**Records for the exercise**

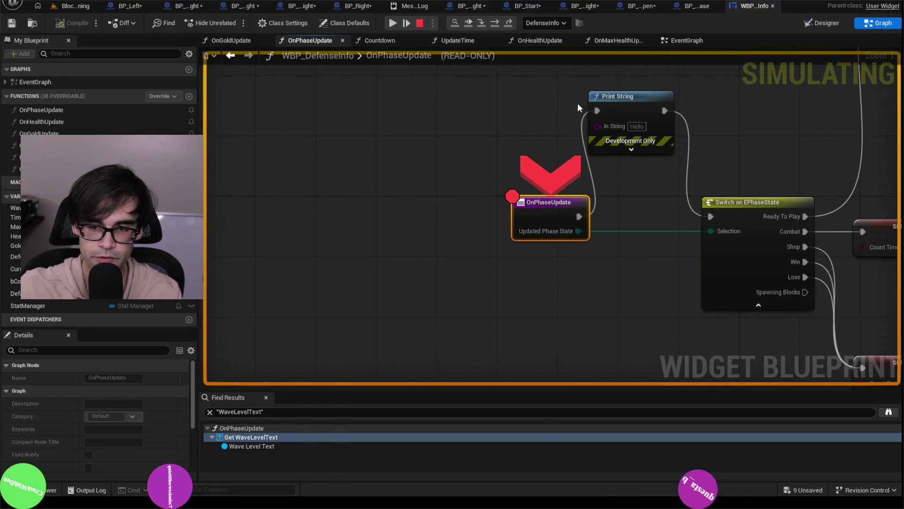
Step: Stop the play session and delete the Print String debug node from WBP_DefenseInfo's OnPhaseUpdate
left_click(419, 23)
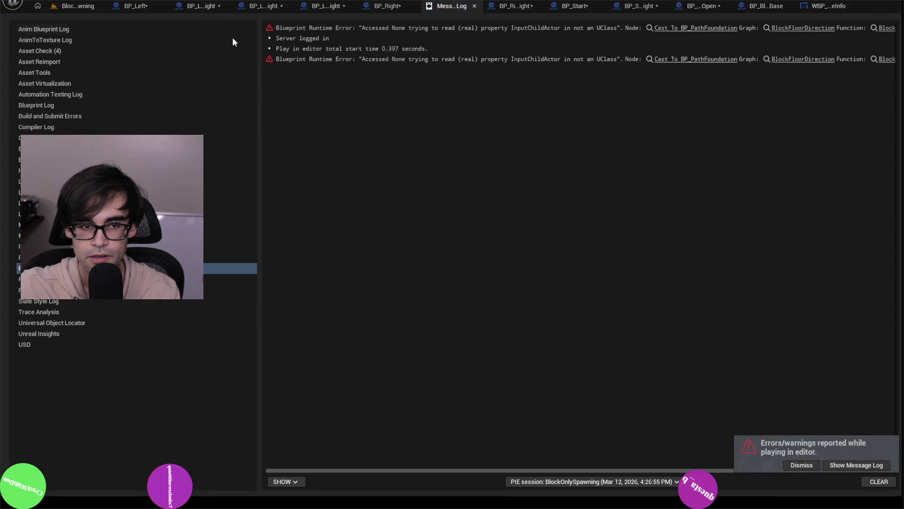
left_click(80, 6)
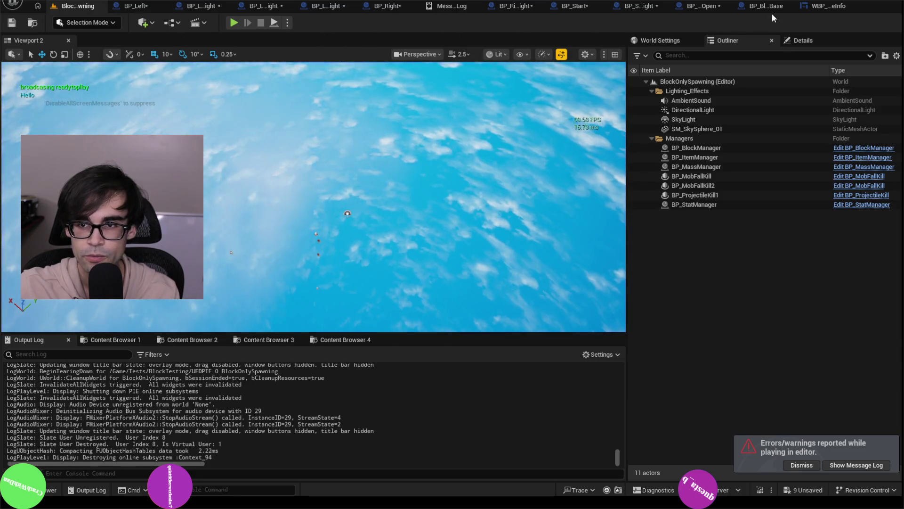
left_click(818, 6)
left_click(657, 128)
key("Delete")
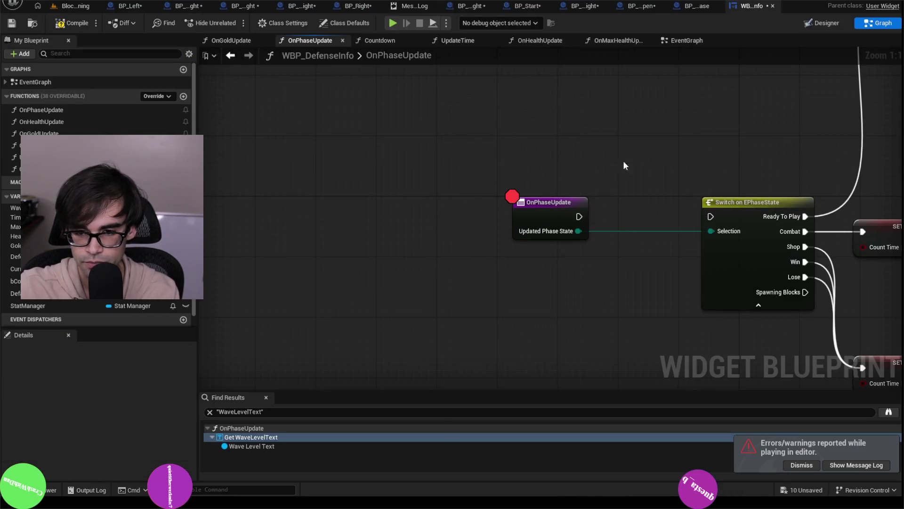
Step: Connect OnPhaseUpdate directly to Switch on EPhaseState, clear its breakpoint, and compile and save WBP_DefenseInfo
left_click_drag(579, 216, 711, 216)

**What is expected**
Once the line containing "left_click(818, 6)" is found, it and every line through the end of the records above should be output exactly, with no pictures.

**Output below**
left_click(818, 6)
left_click(657, 128)
key("Delete")
Step: Connect OnPhaseUpdate directly to Switch on EPhaseState, clear its breakpoint, and compile and save WBP_DefenseInfo
left_click_drag(579, 216, 711, 216)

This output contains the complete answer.